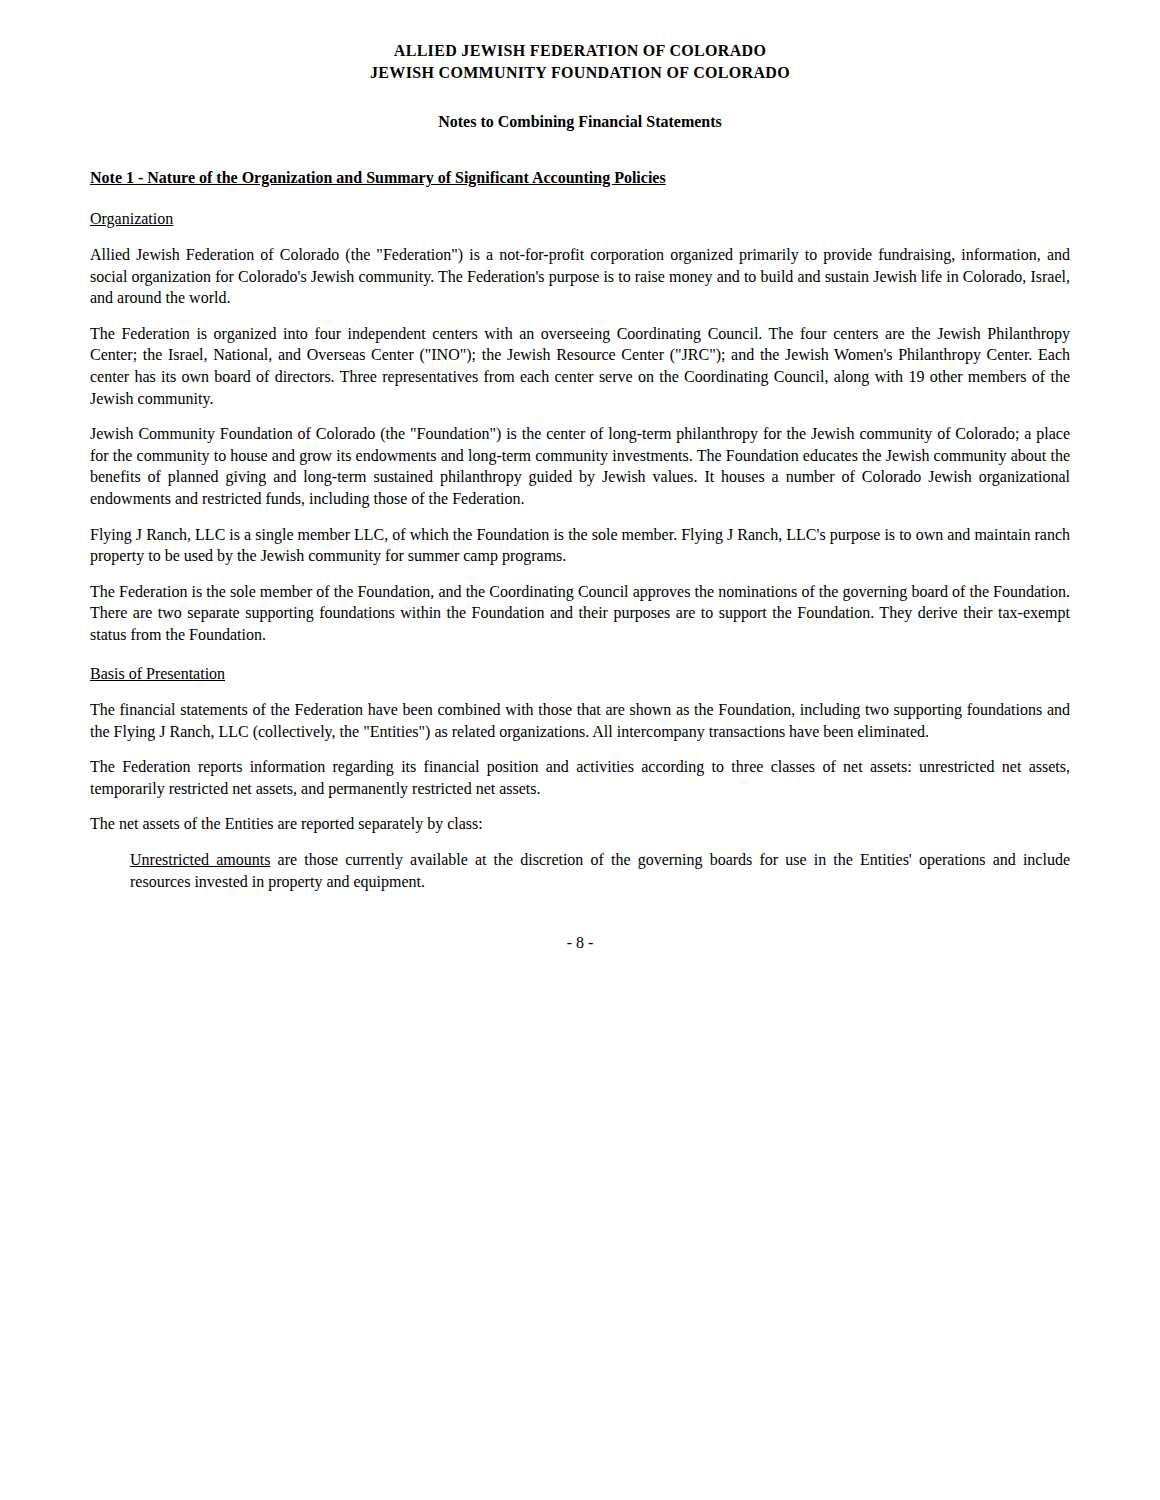ALLIED JEWISH FEDERATION OF COLORADO
JEWISH COMMUNITY FOUNDATION OF COLORADO
Notes to Combining Financial Statements
Note 1 - Nature of the Organization and Summary of Significant Accounting Policies
Organization
Allied Jewish Federation of Colorado (the "Federation") is a not-for-profit corporation organized primarily to provide fundraising, information, and social organization for Colorado's Jewish community. The Federation's purpose is to raise money and to build and sustain Jewish life in Colorado, Israel, and around the world.
The Federation is organized into four independent centers with an overseeing Coordinating Council. The four centers are the Jewish Philanthropy Center; the Israel, National, and Overseas Center ("INO"); the Jewish Resource Center ("JRC"); and the Jewish Women's Philanthropy Center. Each center has its own board of directors. Three representatives from each center serve on the Coordinating Council, along with 19 other members of the Jewish community.
Jewish Community Foundation of Colorado (the "Foundation") is the center of long-term philanthropy for the Jewish community of Colorado; a place for the community to house and grow its endowments and long-term community investments. The Foundation educates the Jewish community about the benefits of planned giving and long-term sustained philanthropy guided by Jewish values. It houses a number of Colorado Jewish organizational endowments and restricted funds, including those of the Federation.
Flying J Ranch, LLC is a single member LLC, of which the Foundation is the sole member. Flying J Ranch, LLC's purpose is to own and maintain ranch property to be used by the Jewish community for summer camp programs.
The Federation is the sole member of the Foundation, and the Coordinating Council approves the nominations of the governing board of the Foundation. There are two separate supporting foundations within the Foundation and their purposes are to support the Foundation. They derive their tax-exempt status from the Foundation.
Basis of Presentation
The financial statements of the Federation have been combined with those that are shown as the Foundation, including two supporting foundations and the Flying J Ranch, LLC (collectively, the "Entities") as related organizations. All intercompany transactions have been eliminated.
The Federation reports information regarding its financial position and activities according to three classes of net assets: unrestricted net assets, temporarily restricted net assets, and permanently restricted net assets.
The net assets of the Entities are reported separately by class:
Unrestricted amounts are those currently available at the discretion of the governing boards for use in the Entities' operations and include resources invested in property and equipment.
- 8 -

• **What this task involves**
Would you set down each line of the listing above exactly, apart from the pictures?

• **Expected answer**
ALLIED JEWISH FEDERATION OF COLORADO
JEWISH COMMUNITY FOUNDATION OF COLORADO
Notes to Combining Financial Statements
Note 1 - Nature of the Organization and Summary of Significant Accounting Policies
Organization
Allied Jewish Federation of Colorado (the "Federation") is a not-for-profit corporation organized primarily to provide fundraising, information, and social organization for Colorado's Jewish community. The Federation's purpose is to raise money and to build and sustain Jewish life in Colorado, Israel, and around the world.
The Federation is organized into four independent centers with an overseeing Coordinating Council. The four centers are the Jewish Philanthropy Center; the Israel, National, and Overseas Center ("INO"); the Jewish Resource Center ("JRC"); and the Jewish Women's Philanthropy Center. Each center has its own board of directors. Three representatives from each center serve on the Coordinating Council, along with 19 other members of the Jewish community.
Jewish Community Foundation of Colorado (the "Foundation") is the center of long-term philanthropy for the Jewish community of Colorado; a place for the community to house and grow its endowments and long-term community investments. The Foundation educates the Jewish community about the benefits of planned giving and long-term sustained philanthropy guided by Jewish values. It houses a number of Colorado Jewish organizational endowments and restricted funds, including those of the Federation.
Flying J Ranch, LLC is a single member LLC, of which the Foundation is the sole member. Flying J Ranch, LLC's purpose is to own and maintain ranch property to be used by the Jewish community for summer camp programs.
The Federation is the sole member of the Foundation, and the Coordinating Council approves the nominations of the governing board of the Foundation. There are two separate supporting foundations within the Foundation and their purposes are to support the Foundation. They derive their tax-exempt status from the Foundation.
Basis of Presentation
The financial statements of the Federation have been combined with those that are shown as the Foundation, including two supporting foundations and the Flying J Ranch, LLC (collectively, the "Entities") as related organizations. All intercompany transactions have been eliminated.
The Federation reports information regarding its financial position and activities according to three classes of net assets: unrestricted net assets, temporarily restricted net assets, and permanently restricted net assets.
The net assets of the Entities are reported separately by class:
Unrestricted amounts are those currently available at the discretion of the governing boards for use in the Entities' operations and include resources invested in property and equipment.
- 8 -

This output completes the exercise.